§ **DOCUMENT PASSAGE**
-*-*-

BookmarkSubscribeRSS Feed
Sandeep77
Lapis Lazuli | Level 10

Hi all,

I have imported a csv file in SAS and have a dataset. I want to compare both of them and find the common postcodes. What is the best way to do it? The imported file is elnz_lowell_12sep and the dataset name is Trace_results. The postcode header is TA_PCODE. I have tried the proc compare step but I don't want the report. I want the table with common variable.

Proc compare base=work.elnz_lowell_12sep
Compare=Trace_result;
var TA_PCODE;
run;
8 REPLIES 8
PaigeMiller
Diamond | Level 26

Your title says "common values" but then your text asks for "common variable". Which is it? Could you explain further? Can you provide example data and example output?

--
Paige Miller
Sandeep77
Lapis Lazuli | Level 10

Hi,

As I said that I want to find out from TA_PCODE variable that how many of them are same.

Sample data:

Data elnz_lowell_12sep;
input Reference_number	Add_line_1	Add_line_2	Add_line_	Add_line_4	TA_PCODE;
datalines;
24567456	23 Park Lane	High street	Bradford		BD7 1RE
24468265	81 Moudsley Streed		Leeds		LS12
56452464	49 laistridge lane		Manchester		M14 6PA
;
run;

Data Trace_result;
input Reference_number	Add_line_1	Add_line_2	Add_line_	Add_line_4	TA_PCODE;
datalines;
24567428	43 Roysdale road		London		L24 8PN
54468547	32 Merton Road		Leeds		LS110 1AB
56452464	49 laistridge lane		Manchester		M14 6PA
;
run;
Tom
Super User Tom
Super User

What exactly do you need to test?  You mentioned POSTCODE but your data seems to be based on REFERENCE_NUMBER.

 

If REFERENCE_NUMBER is a unique key in both datasets then here is a way to split the data into four datasets.

 

data left right left_only right_only;
  set elnz_lowell_12sep(in=inleft) Trace_result(in=inright);
  by Reference_number ;
  if first.Reference_number	and last.Reference_numbe then do;
     if inleft then output left_only;
     else output right_only;
  end;
  else if inleft then output left;
  else output right;
run;

You can look a the LEFT_ONLY and RIGHT_ONLY datasets to see the reference numbers that show up in only one place.

-*-*-

§ **Data listing**
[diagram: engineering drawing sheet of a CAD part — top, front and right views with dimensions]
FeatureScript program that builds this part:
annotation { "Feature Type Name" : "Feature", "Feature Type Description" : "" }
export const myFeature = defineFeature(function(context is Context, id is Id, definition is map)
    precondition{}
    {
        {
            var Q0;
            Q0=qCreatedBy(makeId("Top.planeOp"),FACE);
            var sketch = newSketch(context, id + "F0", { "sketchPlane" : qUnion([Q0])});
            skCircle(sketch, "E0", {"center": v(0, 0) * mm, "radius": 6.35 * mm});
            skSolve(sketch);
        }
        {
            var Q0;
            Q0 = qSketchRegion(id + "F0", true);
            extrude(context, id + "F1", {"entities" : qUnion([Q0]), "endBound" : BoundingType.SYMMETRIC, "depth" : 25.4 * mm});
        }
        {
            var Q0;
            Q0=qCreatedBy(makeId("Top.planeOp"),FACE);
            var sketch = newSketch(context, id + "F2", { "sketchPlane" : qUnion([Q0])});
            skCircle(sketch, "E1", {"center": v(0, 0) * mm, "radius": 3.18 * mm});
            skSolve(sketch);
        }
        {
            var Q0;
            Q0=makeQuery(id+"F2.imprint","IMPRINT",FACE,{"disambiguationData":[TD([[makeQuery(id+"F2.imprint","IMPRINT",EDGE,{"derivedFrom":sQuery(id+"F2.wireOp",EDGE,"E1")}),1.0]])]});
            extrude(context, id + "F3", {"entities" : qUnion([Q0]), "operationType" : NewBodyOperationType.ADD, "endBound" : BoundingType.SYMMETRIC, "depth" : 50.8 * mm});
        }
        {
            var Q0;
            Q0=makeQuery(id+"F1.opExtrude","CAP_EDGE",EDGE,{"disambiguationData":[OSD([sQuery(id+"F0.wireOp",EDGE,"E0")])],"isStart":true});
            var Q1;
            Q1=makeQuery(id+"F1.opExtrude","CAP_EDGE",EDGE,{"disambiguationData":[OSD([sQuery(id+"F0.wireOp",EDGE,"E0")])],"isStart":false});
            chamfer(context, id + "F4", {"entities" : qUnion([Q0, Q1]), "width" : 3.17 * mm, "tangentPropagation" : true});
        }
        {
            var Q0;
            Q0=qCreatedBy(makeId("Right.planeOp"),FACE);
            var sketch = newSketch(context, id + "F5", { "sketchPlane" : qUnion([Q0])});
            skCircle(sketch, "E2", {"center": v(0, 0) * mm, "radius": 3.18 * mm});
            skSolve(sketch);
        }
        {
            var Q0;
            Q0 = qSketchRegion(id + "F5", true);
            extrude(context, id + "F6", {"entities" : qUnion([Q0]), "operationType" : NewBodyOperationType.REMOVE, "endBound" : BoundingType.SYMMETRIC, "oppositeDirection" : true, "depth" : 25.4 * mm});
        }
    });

-*-*-

§ **STATED PROBLEM 1**
List the postcodes in the TA_PCODE column of the Trace_result sample data in the forum thread.
§ **STATED PROBLEM 2**
Please gather every line of the rows that contains the string "sQuery".
The forum thread and the rows are separate, unrelated material.

§ **FINAL RESULT 1**
L24 8PN
LS110 1AB
M14 6PA

§ **FINAL RESULT 2**
            Q0=makeQuery(id+"F2.imprint","IMPRINT",FACE,{"disambiguationData":[TD([[makeQuery(id+"F2.imprint","IMPRINT",EDGE,{"derivedFrom":sQuery(id+"F2.wireOp",EDGE,"E1")}),1.0]])]});
            Q0=makeQuery(id+"F1.opExtrude","CAP_EDGE",EDGE,{"disambiguationData":[OSD([sQuery(id+"F0.wireOp",EDGE,"E0")])],"isStart":true});
            Q1=makeQuery(id+"F1.opExtrude","CAP_EDGE",EDGE,{"disambiguationData":[OSD([sQuery(id+"F0.wireOp",EDGE,"E0")])],"isStart":false});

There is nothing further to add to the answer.